START Text for analysis

4 Hypothesis creation

htmltools::img(src = knitr::image_uri("img/mind_map_hypothesis.png"), width = "500", heigth = "500")

Hypotheses Customers:

  • H1) Interest is greater in customers with HIGHER AGE.
  • H2) Interest is greater in FEMALE CUSTOMERS.

Hypotheses Vehicle Insurance:

  • H3) Interest is greater in customers WITH MOST RECENT VEHICLE AGE.

  • H4) Interest is greater in customers who HAD VEHICLE DAMAGE.

  • H5) Interest is greater in Customers who HAD VEHICLE PREVIOUSLY INSURED.

Hypotheses Health Insurance:

  • H6) Interest is greater in customers with HIGHER ANNUAL HEALTH EXPANSES.

  • H7) Interest is greater in customers whth MORE DAYS ASSOCIATED.

Hypotheses Offer Methods: (no data available)

Hypotheses Vehicle: (no data available)

Hypotheses Seasonality: (no data available)

Prioritization of Hypotheses: all can be validated on first crisp cycle.

5 Exploratory Data Analysis

5.1 Univariate Analysis

Done before.

END Text for analysis

## Activity 1
In the insurance hypothesis text, which three hypothesis groups are marked as having no data available?
## Activity 2
Resume the insurance hypothesis text, picking up right after its final line.
You will not need the material that follows the text for anything here.

START Record extracts

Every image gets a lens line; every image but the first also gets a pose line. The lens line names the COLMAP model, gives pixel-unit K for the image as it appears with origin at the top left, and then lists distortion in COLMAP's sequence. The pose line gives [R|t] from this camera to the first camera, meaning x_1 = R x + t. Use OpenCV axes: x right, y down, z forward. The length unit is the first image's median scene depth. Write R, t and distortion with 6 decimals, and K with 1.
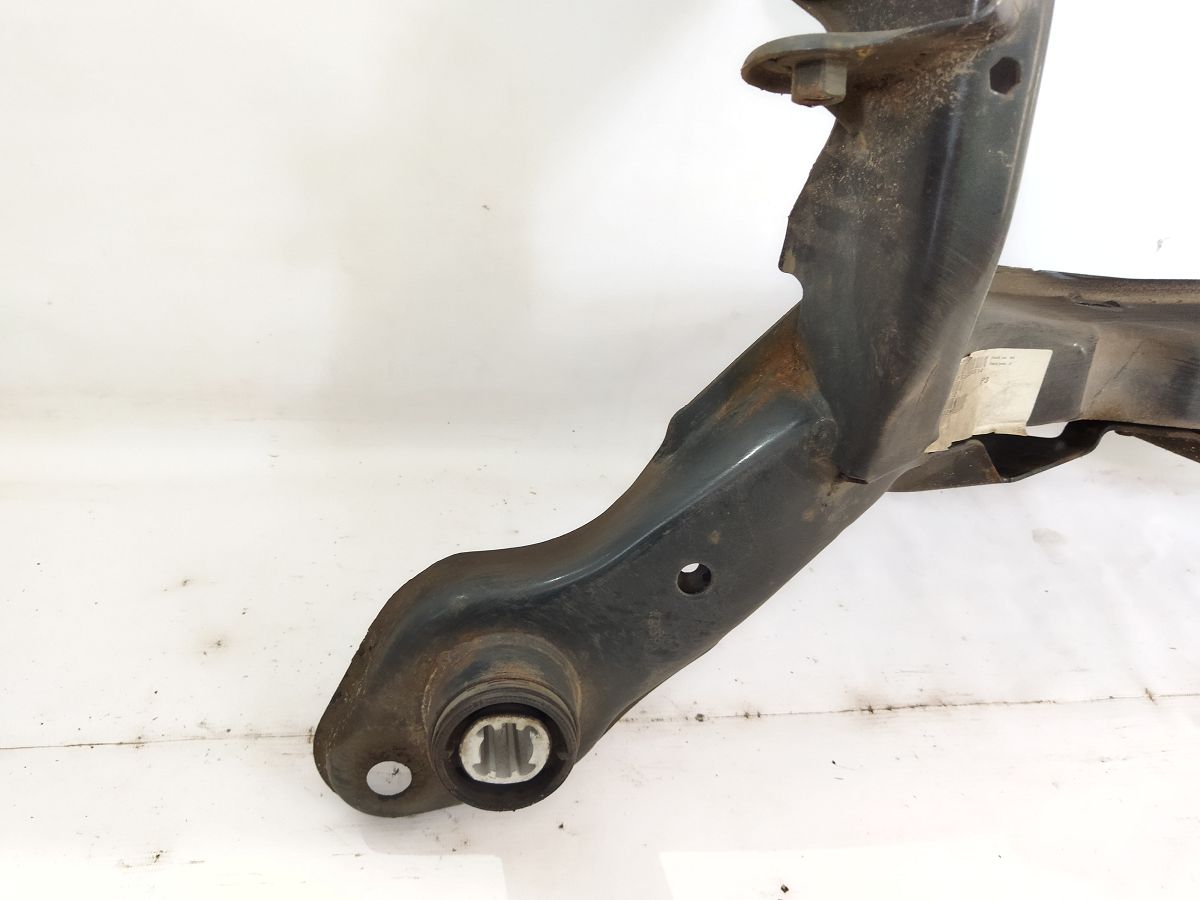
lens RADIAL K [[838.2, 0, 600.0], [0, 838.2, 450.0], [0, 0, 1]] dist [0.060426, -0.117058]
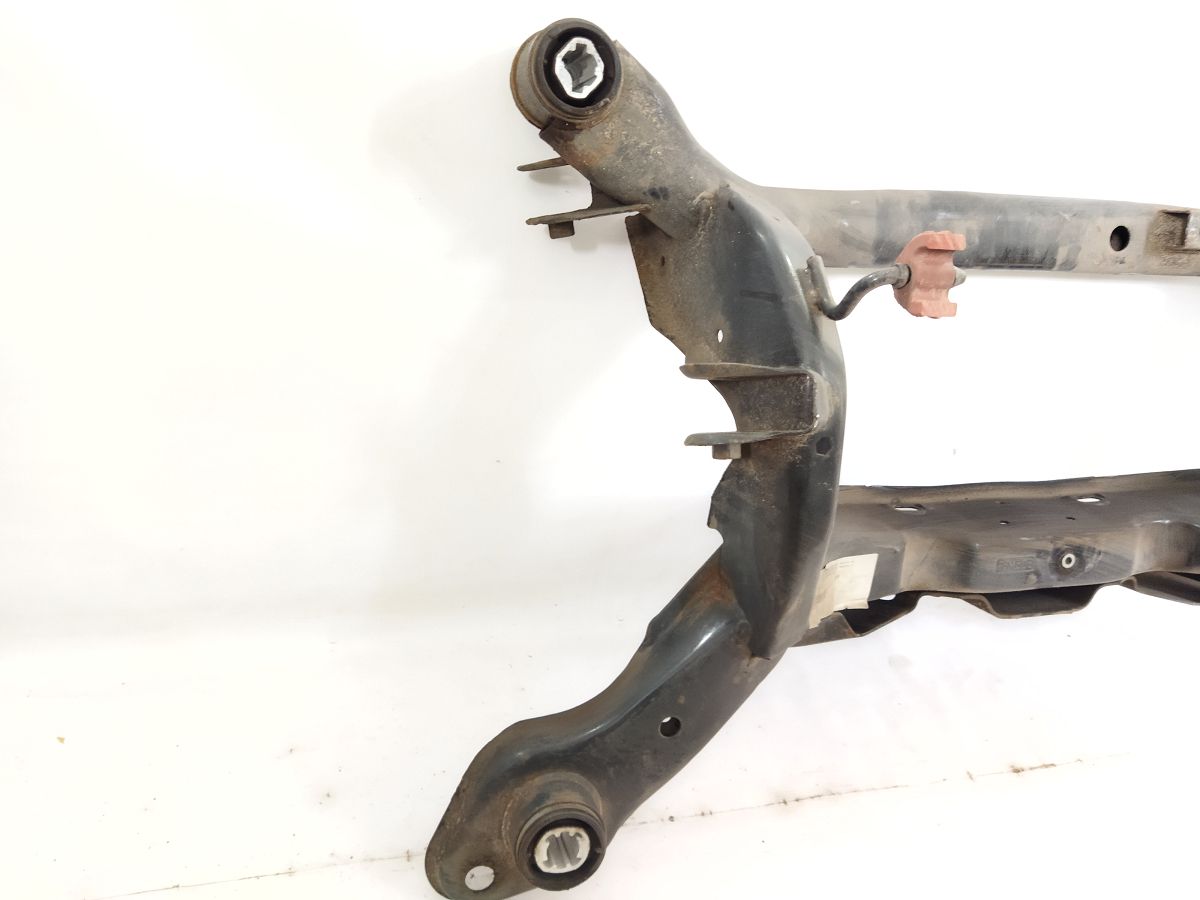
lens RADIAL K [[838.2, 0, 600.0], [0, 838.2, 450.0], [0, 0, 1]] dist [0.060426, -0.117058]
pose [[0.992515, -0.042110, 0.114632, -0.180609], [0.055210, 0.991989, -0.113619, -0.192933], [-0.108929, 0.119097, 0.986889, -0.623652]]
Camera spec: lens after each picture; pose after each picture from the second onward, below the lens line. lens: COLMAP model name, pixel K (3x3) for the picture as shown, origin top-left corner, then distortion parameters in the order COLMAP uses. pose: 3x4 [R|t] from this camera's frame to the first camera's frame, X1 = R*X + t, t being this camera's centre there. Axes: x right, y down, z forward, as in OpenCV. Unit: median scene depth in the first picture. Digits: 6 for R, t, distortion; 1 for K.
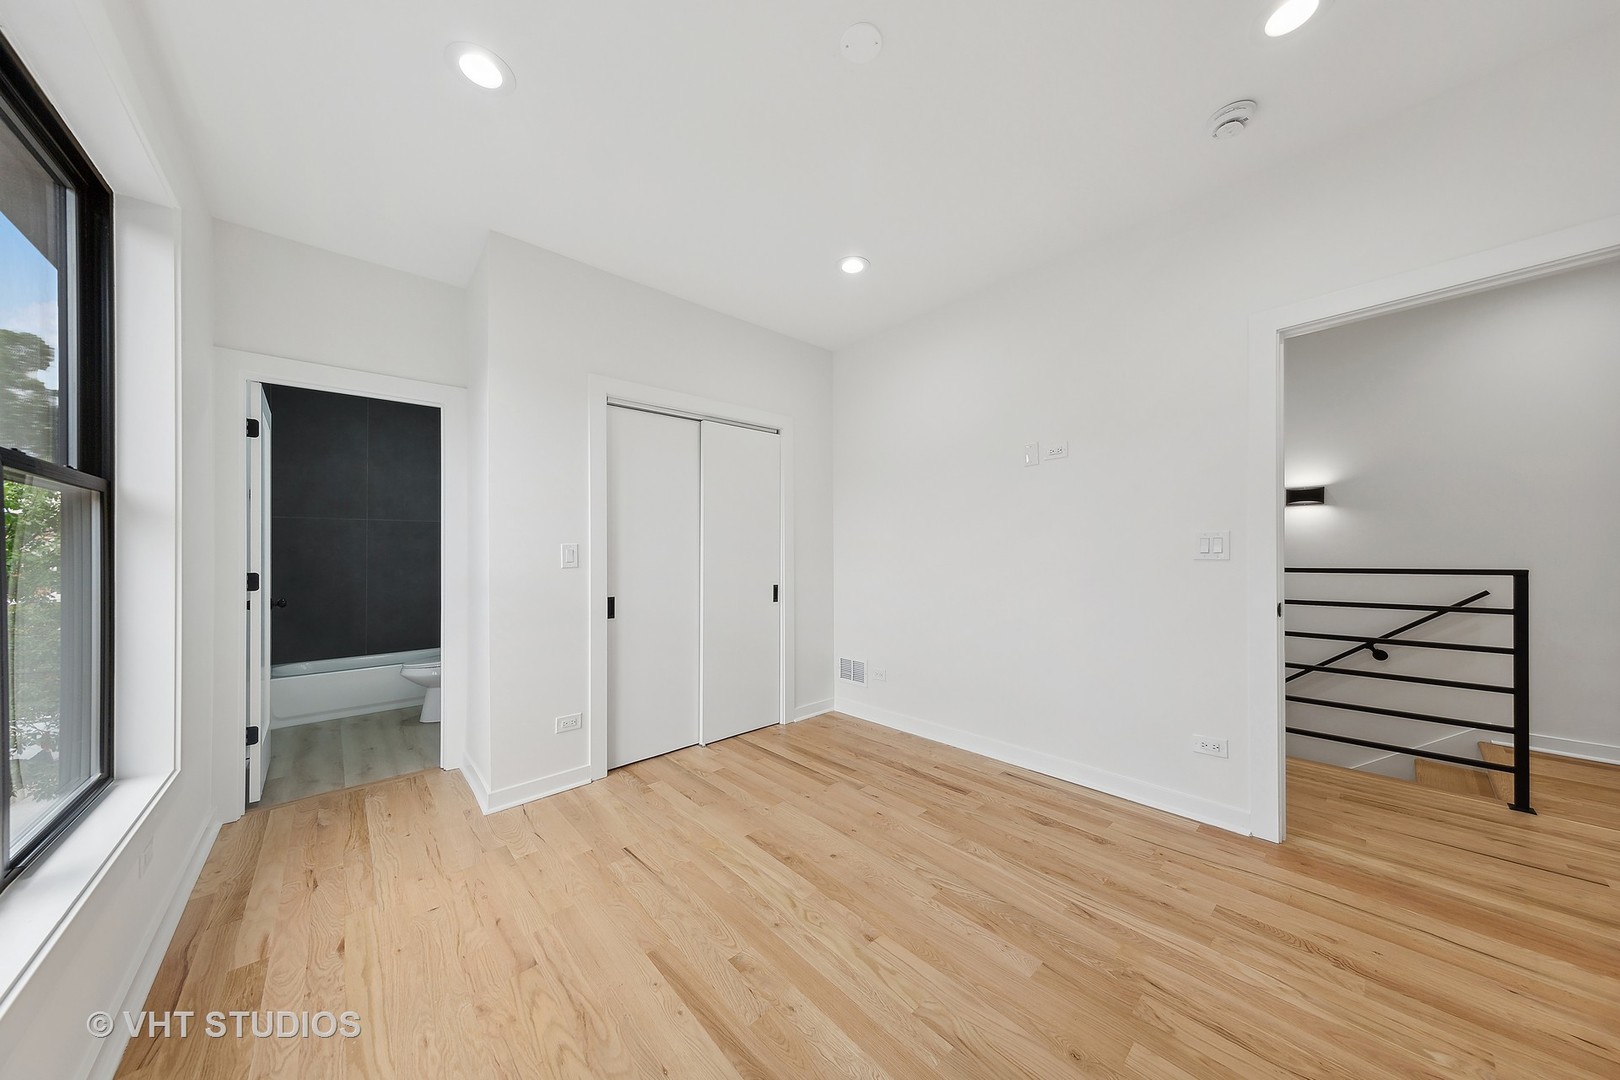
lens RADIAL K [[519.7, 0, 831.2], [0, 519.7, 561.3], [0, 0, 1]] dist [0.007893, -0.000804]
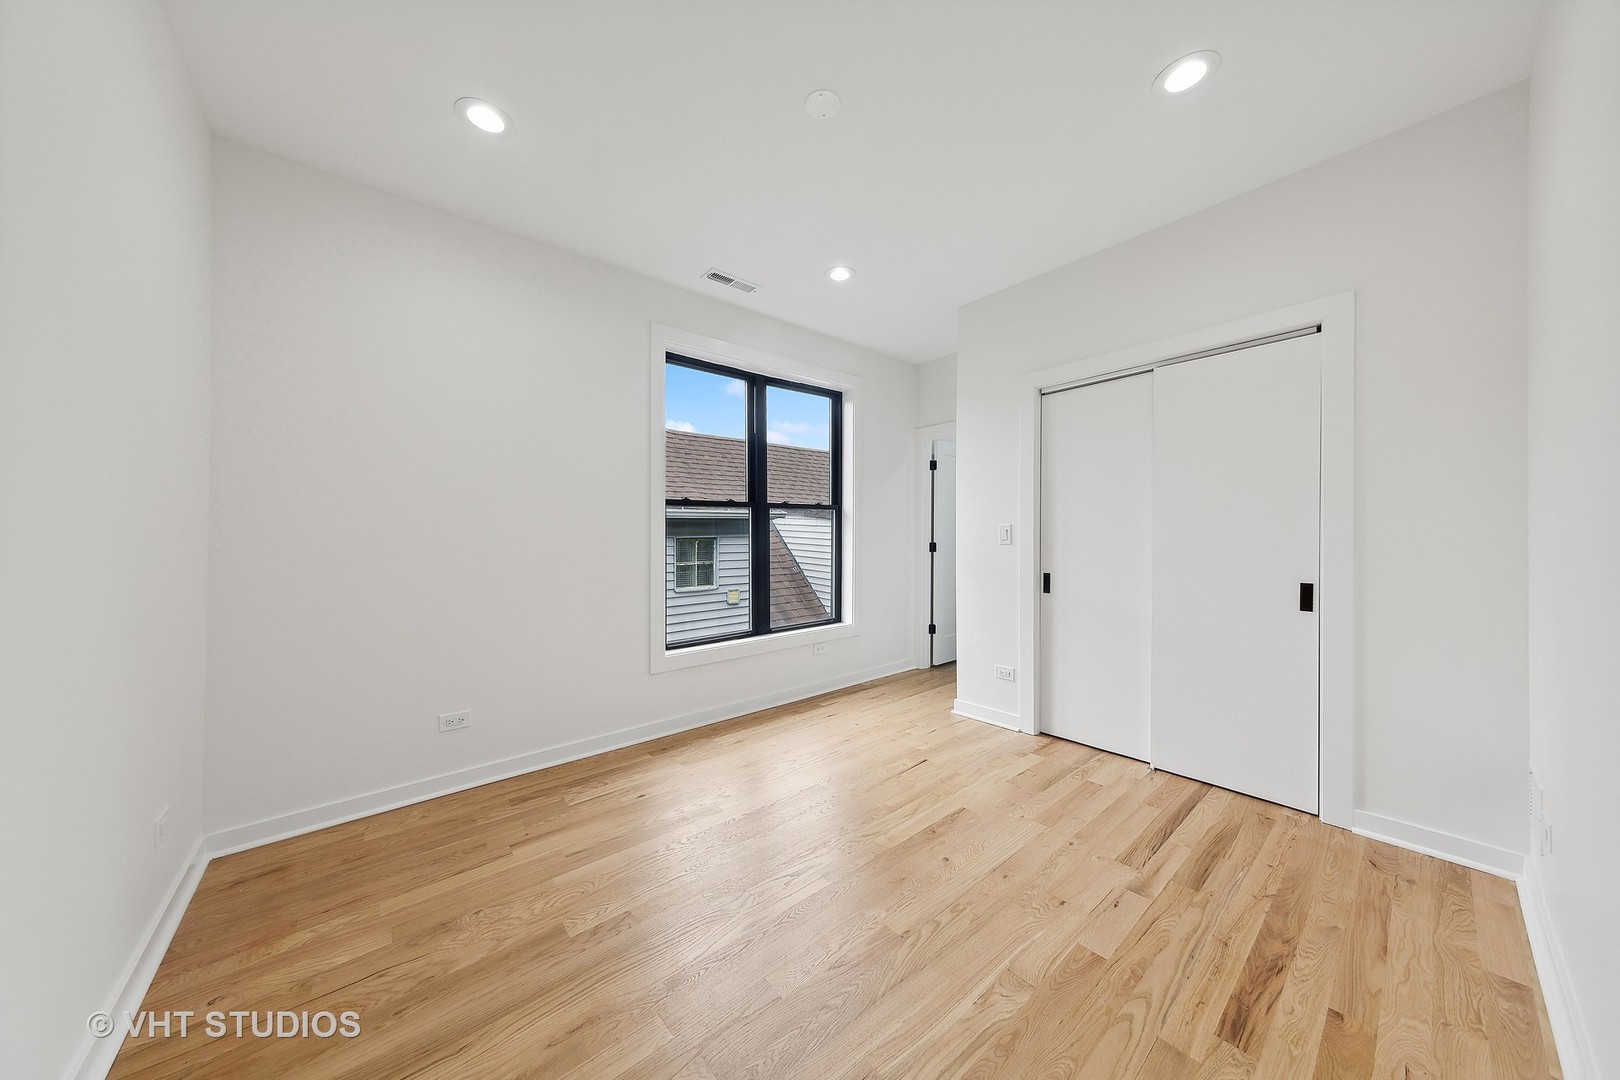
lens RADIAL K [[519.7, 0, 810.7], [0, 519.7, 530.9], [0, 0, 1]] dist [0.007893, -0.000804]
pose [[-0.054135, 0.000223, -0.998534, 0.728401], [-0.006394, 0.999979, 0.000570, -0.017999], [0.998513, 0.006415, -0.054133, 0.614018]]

END Record extracts

## Task response 1
Offer Methods, Vehicle, and Seasonality.

## Task response 2
5.2 Bivariate Analysis

  • H1) Interest is greater in customers with HIGHER AGE. ✅
df2 %>% 
  ggplot(aes(x = response, y = age)) +
  stat_boxplot(geom ='errorbar', width = 0.6) + 
  geom_boxplot(aes(fill = response), show.legend = FALSE)

# add a statistical test
df2 %>% 
  select(age, response) %>% 
  tbl_summary(by = response) %>% 
  add_p()
Characteristic yes, N = 46,7101 no, N = 334,3991 p-value2
age 43 (35, 51) 34 (24, 49) <0.001
1 Median (IQR)
2 Wilcoxon rank sum test
# let's take a look on the age distribution for each group
df2 %>% 
  ggplot(aes(age)) +
  geom_histogram(binwidth = 1, color = "gray", fill = "navyblue") +
  facet_grid(rows = vars(response)) +
  ggtitle("Age distribution")

It seems that age has a strong impact on the response. Age distribution is different for interested and not interested customer. The statistical test confirms age is a significant factor for response (p < 0.001). Interested customers are, on average, older than no interested customers. So, we can say this hypothesis is TRUE, interested customers are older.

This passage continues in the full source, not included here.